### Data shown ###

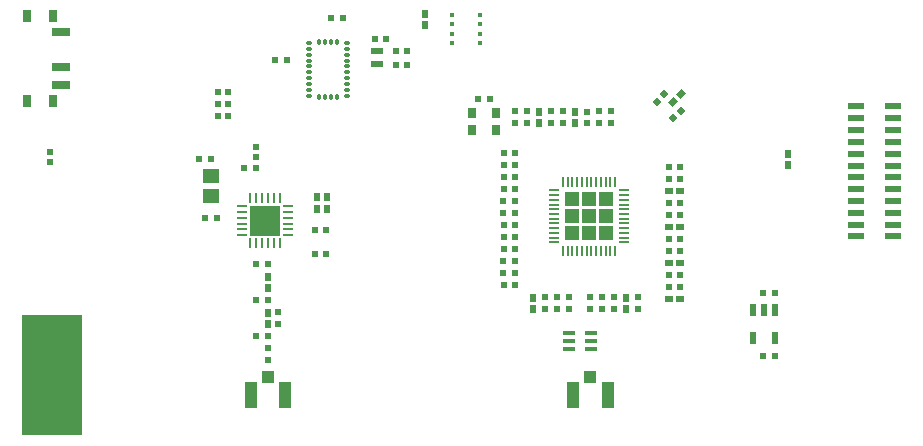
<source format=gtp>
G04 Layer_Color=8421504*
%FSLAX25Y25*%
%MOIN*%
G70*
G01*
G75*
%ADD10R,0.05400X0.02400*%
%ADD11R,0.02362X0.01968*%
%ADD12R,0.01575X0.01575*%
%ADD13R,0.03937X0.01968*%
%ADD14O,0.01378X0.02362*%
%ADD15O,0.02362X0.01378*%
%ADD16R,0.10236X0.10236*%
%ADD17O,0.00984X0.03347*%
%ADD18O,0.03347X0.00984*%
%ADD19R,0.02165X0.02165*%
%ADD20R,0.02165X0.02165*%
%ADD21R,0.02362X0.04331*%
%ADD22R,0.03150X0.03543*%
%ADD23R,0.02362X0.02953*%
%ADD24R,0.00787X0.03543*%
%ADD25R,0.03543X0.00787*%
%ADD27R,0.20000X0.40000*%
%ADD28R,0.05905X0.02756*%
%ADD29R,0.03150X0.03937*%
%ADD30P,0.03062X4X180.0*%
%ADD32R,0.05787X0.04685*%
%ADD33R,0.01968X0.02559*%
%ADD34R,0.01968X0.02362*%
%ADD35R,0.02559X0.01968*%
G04:AMPARAMS|DCode=36|XSize=19.68mil|YSize=23.62mil|CornerRadius=0mil|HoleSize=0mil|Usage=FLASHONLY|Rotation=135.000|XOffset=0mil|YOffset=0mil|HoleType=Round|Shape=Rectangle|*
%AMROTATEDRECTD36*
4,1,4,0.01531,0.00139,-0.00139,-0.01531,-0.01531,-0.00139,0.00139,0.01531,0.01531,0.00139,0.0*
%
%ADD36ROTATEDRECTD36*%

%ADD37R,0.03937X0.01378*%
%ADD38R,0.03937X0.03937*%
%ADD39R,0.04134X0.08661*%
%ADD75R,0.05118X0.05118*%
D10*
X278402Y-50685D02*
D03*
X291000D02*
D03*
X278402Y-46748D02*
D03*
X291000D02*
D03*
X278402Y-42811D02*
D03*
X291000D02*
D03*
X278402Y-38874D02*
D03*
X291000D02*
D03*
X278402Y-34937D02*
D03*
X291000D02*
D03*
X278402Y-31000D02*
D03*
X291000D02*
D03*
X278402Y-27063D02*
D03*
X291000D02*
D03*
X278402Y-23126D02*
D03*
X291000D02*
D03*
X278402Y-19189D02*
D03*
X291000D02*
D03*
X278402Y-15252D02*
D03*
X291000D02*
D03*
X278402Y-11315D02*
D03*
X291000D02*
D03*
X278402Y-7378D02*
D03*
X291000D02*
D03*
D11*
X156468Y-5000D02*
D03*
X152532D02*
D03*
X247532Y-69500D02*
D03*
X251468Y-69500D02*
D03*
X247532Y-90500D02*
D03*
X251468D02*
D03*
X59531Y-25000D02*
D03*
X63468D02*
D03*
X74532Y-28000D02*
D03*
X78469D02*
D03*
X61532Y-44500D02*
D03*
X65469D02*
D03*
X78531Y-84000D02*
D03*
X82468D02*
D03*
X78531Y-72000D02*
D03*
X82468D02*
D03*
X78531Y-60000D02*
D03*
X82468D02*
D03*
X101969Y-56500D02*
D03*
X98032D02*
D03*
X101969Y-48500D02*
D03*
X98032D02*
D03*
X128969Y11000D02*
D03*
X125031D02*
D03*
X128969Y6500D02*
D03*
X125031D02*
D03*
X121968Y15000D02*
D03*
X118032D02*
D03*
X107468Y22000D02*
D03*
X103532D02*
D03*
X88937Y8000D02*
D03*
X85000D02*
D03*
X219969Y-67500D02*
D03*
X216032D02*
D03*
X219969Y-63500D02*
D03*
X216032D02*
D03*
X219969Y-55500D02*
D03*
X216032D02*
D03*
X219969Y-51500D02*
D03*
X216032D02*
D03*
X161031Y-55000D02*
D03*
X164969D02*
D03*
X161031Y-47000D02*
D03*
X164969D02*
D03*
X219969Y-43500D02*
D03*
X216032D02*
D03*
X219969Y-39500D02*
D03*
X216032D02*
D03*
X219969Y-31500D02*
D03*
X216032D02*
D03*
X219969Y-27500D02*
D03*
X216032D02*
D03*
X161031Y-51000D02*
D03*
X164969D02*
D03*
X161031Y-31000D02*
D03*
X164969D02*
D03*
X161031Y-27000D02*
D03*
X164969D02*
D03*
D12*
X153224Y23224D02*
D03*
Y20075D02*
D03*
Y16925D02*
D03*
Y13776D02*
D03*
X143776D02*
D03*
Y16925D02*
D03*
Y20075D02*
D03*
Y23224D02*
D03*
D13*
X119000Y6669D02*
D03*
X119000Y11000D02*
D03*
D14*
X105453Y14252D02*
D03*
X103484D02*
D03*
X101516D02*
D03*
X99547D02*
D03*
Y-4252D02*
D03*
X101516Y-4252D02*
D03*
X103484D02*
D03*
X105453D02*
D03*
D15*
X96004Y13858D02*
D03*
X96004Y11890D02*
D03*
X96004Y9921D02*
D03*
Y7953D02*
D03*
Y5984D02*
D03*
Y4016D02*
D03*
Y2047D02*
D03*
Y79D02*
D03*
Y-1890D02*
D03*
X96004Y-3858D02*
D03*
X108996Y-3858D02*
D03*
Y-1890D02*
D03*
Y79D02*
D03*
X108996Y2047D02*
D03*
Y4016D02*
D03*
Y5984D02*
D03*
X108996Y7953D02*
D03*
Y9921D02*
D03*
X108996Y11890D02*
D03*
Y13858D02*
D03*
D16*
X81453Y-45421D02*
D03*
D17*
X86374Y-53000D02*
D03*
X84405D02*
D03*
X82437D02*
D03*
X80468D02*
D03*
X78500D02*
D03*
X76531D02*
D03*
Y-37843D02*
D03*
X78500D02*
D03*
X80468D02*
D03*
X82437D02*
D03*
X84405D02*
D03*
X86374D02*
D03*
D18*
X73874Y-50343D02*
D03*
Y-48374D02*
D03*
Y-46406D02*
D03*
Y-44437D02*
D03*
Y-42469D02*
D03*
Y-40500D02*
D03*
X89031D02*
D03*
Y-42469D02*
D03*
Y-44437D02*
D03*
Y-46406D02*
D03*
Y-48374D02*
D03*
Y-50343D02*
D03*
D19*
X10000Y-26000D02*
D03*
Y-22457D02*
D03*
X78500Y-20728D02*
D03*
Y-24272D02*
D03*
X189000Y-12772D02*
D03*
Y-9228D02*
D03*
D20*
X65728Y-2500D02*
D03*
X69272D02*
D03*
X65728Y-10500D02*
D03*
X69272D02*
D03*
X65728Y-6500D02*
D03*
X69272D02*
D03*
X161228Y-67000D02*
D03*
X164772D02*
D03*
X161228Y-35000D02*
D03*
X164772D02*
D03*
X161228Y-23000D02*
D03*
X164772D02*
D03*
D21*
X251500Y-84697D02*
D03*
X244020Y-84697D02*
D03*
Y-75248D02*
D03*
X247760D02*
D03*
X251500D02*
D03*
D22*
X150465Y-9646D02*
D03*
X158535D02*
D03*
Y-15354D02*
D03*
X150465D02*
D03*
D23*
X102075Y-37433D02*
D03*
Y-41567D02*
D03*
X98925Y-37433D02*
D03*
Y-41567D02*
D03*
D24*
X198161Y-32386D02*
D03*
X195012D02*
D03*
X191862D02*
D03*
X188713D02*
D03*
X185563D02*
D03*
X182413D02*
D03*
X180839D02*
D03*
X183988D02*
D03*
X187138D02*
D03*
X190287D02*
D03*
X193437D02*
D03*
X196587D02*
D03*
X180839Y-55614D02*
D03*
X183988D02*
D03*
X187138D02*
D03*
X190287D02*
D03*
X193437D02*
D03*
X196587D02*
D03*
X198161D02*
D03*
X195012D02*
D03*
X191862D02*
D03*
X188713D02*
D03*
X185563D02*
D03*
X182413D02*
D03*
D25*
X201114Y-52661D02*
D03*
Y-49512D02*
D03*
Y-46362D02*
D03*
Y-43213D02*
D03*
Y-40063D02*
D03*
Y-36913D02*
D03*
Y-35339D02*
D03*
Y-38488D02*
D03*
Y-41638D02*
D03*
Y-44787D02*
D03*
Y-47937D02*
D03*
Y-51087D02*
D03*
X177886Y-36913D02*
D03*
Y-40063D02*
D03*
Y-43213D02*
D03*
Y-46362D02*
D03*
Y-49512D02*
D03*
Y-52661D02*
D03*
Y-51087D02*
D03*
Y-47937D02*
D03*
Y-44787D02*
D03*
Y-41638D02*
D03*
Y-38488D02*
D03*
Y-35339D02*
D03*
D27*
X10500Y-97000D02*
D03*
D28*
X13390Y17453D02*
D03*
Y5642D02*
D03*
Y-264D02*
D03*
D29*
X2169Y22768D02*
D03*
X10831D02*
D03*
X2169Y-5579D02*
D03*
X10831D02*
D03*
D30*
X217639Y-11361D02*
D03*
X220145Y-8855D02*
D03*
X212139Y-5861D02*
D03*
X214645Y-3355D02*
D03*
D32*
X63500Y-30634D02*
D03*
Y-37366D02*
D03*
D33*
X82500Y-76130D02*
D03*
Y-79870D02*
D03*
Y-64130D02*
D03*
Y-67870D02*
D03*
X256000Y-26870D02*
D03*
Y-23130D02*
D03*
X135000Y19630D02*
D03*
Y23370D02*
D03*
X202000Y-74870D02*
D03*
Y-71130D02*
D03*
X171000Y-74870D02*
D03*
Y-71130D02*
D03*
X185000Y-9130D02*
D03*
Y-12870D02*
D03*
X173000Y-9130D02*
D03*
Y-12870D02*
D03*
D34*
X82500Y-88032D02*
D03*
Y-91969D02*
D03*
X86000Y-76032D02*
D03*
Y-79969D02*
D03*
X190000Y-74968D02*
D03*
Y-71031D02*
D03*
X206000Y-71031D02*
D03*
Y-74968D02*
D03*
X198000Y-74968D02*
D03*
Y-71031D02*
D03*
X194000Y-74968D02*
D03*
Y-71031D02*
D03*
X175000Y-74968D02*
D03*
Y-71031D02*
D03*
X179000Y-74968D02*
D03*
Y-71031D02*
D03*
X183000Y-74968D02*
D03*
Y-71031D02*
D03*
X165000Y-62968D02*
D03*
Y-59031D02*
D03*
X161000Y-62968D02*
D03*
Y-59031D02*
D03*
Y-39031D02*
D03*
Y-42968D02*
D03*
X165000Y-42968D02*
D03*
Y-39031D02*
D03*
X181000Y-9031D02*
D03*
Y-12968D02*
D03*
X177000Y-9031D02*
D03*
Y-12968D02*
D03*
X169000Y-9031D02*
D03*
Y-12968D02*
D03*
X165000Y-9031D02*
D03*
Y-12968D02*
D03*
X197000Y-9031D02*
D03*
Y-12968D02*
D03*
X193000Y-9031D02*
D03*
Y-12968D02*
D03*
D35*
X219870Y-71500D02*
D03*
X216130D02*
D03*
X219870Y-59500D02*
D03*
X216130D02*
D03*
X219870Y-47500D02*
D03*
X216130D02*
D03*
X219870Y-35500D02*
D03*
X216130D02*
D03*
D36*
X217500Y-6000D02*
D03*
X220284Y-3216D02*
D03*
D37*
X182957Y-88059D02*
D03*
Y-85500D02*
D03*
Y-82941D02*
D03*
X190043D02*
D03*
Y-85500D02*
D03*
Y-88059D02*
D03*
D38*
X82500Y-97594D02*
D03*
X190000D02*
D03*
D39*
X88307Y-103500D02*
D03*
X76693D02*
D03*
X195807D02*
D03*
X184193D02*
D03*
D75*
X189500Y-49709D02*
D03*
Y-38291D02*
D03*
X183791Y-44000D02*
D03*
X195209D02*
D03*
Y-38291D02*
D03*
X195209Y-49709D02*
D03*
X183791Y-49709D02*
D03*
Y-38291D02*
D03*
X189500Y-44000D02*
D03*
M02*

</source>
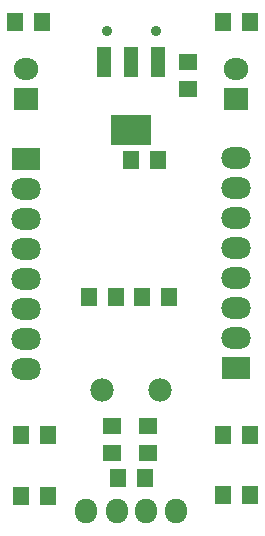
<source format=gbs>
G04*
G04 #@! TF.GenerationSoftware,Altium Limited,Altium Designer,18.1.6 (161)*
G04*
G04 Layer_Color=16711935*
%FSTAX24Y24*%
%MOIN*%
G70*
G01*
G75*
%ADD26R,0.0630X0.0580*%
%ADD27R,0.0580X0.0630*%
%ADD33O,0.0980X0.0730*%
%ADD34R,0.0980X0.0730*%
%ADD35O,0.0830X0.0730*%
%ADD36R,0.0830X0.0730*%
%ADD37C,0.0780*%
%ADD38O,0.0730X0.0830*%
%ADD39C,0.0356*%
%ADD53R,0.0474X0.1025*%
%ADD54R,0.1379X0.1025*%
D26*
X015472Y014758D02*
D03*
Y013858D02*
D03*
X014291D02*
D03*
Y014758D02*
D03*
X016811Y02599D02*
D03*
Y02689D02*
D03*
D27*
X01797Y02821D02*
D03*
X01887D02*
D03*
X01442Y01904D02*
D03*
X01352D02*
D03*
X01618D02*
D03*
X01528D02*
D03*
X01123Y01446D02*
D03*
X01213D02*
D03*
X01123Y01241D02*
D03*
X01213D02*
D03*
X014476Y013032D02*
D03*
X015376D02*
D03*
X01889Y01244D02*
D03*
X01799D02*
D03*
X01888Y01446D02*
D03*
X01798D02*
D03*
X011947Y028206D02*
D03*
X011047D02*
D03*
X015821Y023622D02*
D03*
X014921D02*
D03*
D33*
X018421Y022693D02*
D03*
Y020693D02*
D03*
Y017693D02*
D03*
Y018693D02*
D03*
Y019693D02*
D03*
Y021693D02*
D03*
Y023693D02*
D03*
X011421Y017646D02*
D03*
Y019646D02*
D03*
Y022646D02*
D03*
Y021646D02*
D03*
Y020646D02*
D03*
Y018646D02*
D03*
Y016646D02*
D03*
D34*
X018421Y016693D02*
D03*
X011421Y023646D02*
D03*
D35*
Y026656D02*
D03*
X018421D02*
D03*
D36*
X011421Y025646D02*
D03*
X018421D02*
D03*
D37*
X013961Y015945D02*
D03*
X015882D02*
D03*
D38*
X013421Y011929D02*
D03*
X014431D02*
D03*
X015411D02*
D03*
X016421D02*
D03*
D39*
X015738Y027933D02*
D03*
X014104D02*
D03*
D53*
X014016Y02689D02*
D03*
X014921D02*
D03*
X015827D02*
D03*
D54*
X014921Y024606D02*
D03*
M02*

</source>
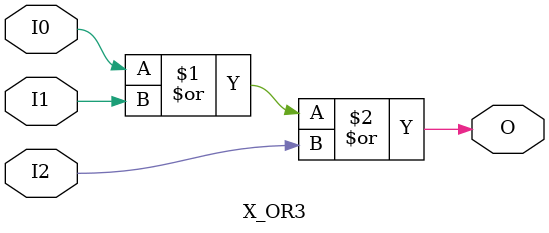
<source format=v>

`timescale 1 ps/1 ps

module X_OR3 (O, I0, I1, I2);

  parameter LOC = "UNPLACED";
  output O;
  input I0, I1, I2;

  or (O, I0, I1, I2);

  specify

	(I0 => O) = (0:0:0, 0:0:0);
	(I1 => O) = (0:0:0, 0:0:0);
	(I2 => O) = (0:0:0, 0:0:0);

	specparam PATHPULSE$ = 0;

  endspecify

endmodule

</source>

###

■ **Exercise objective**:
Search the entries for the word "format". Copy each line where it appears.

■ **Task answer**:
<source format=gtp>
<source format=gbs>
<source format=v>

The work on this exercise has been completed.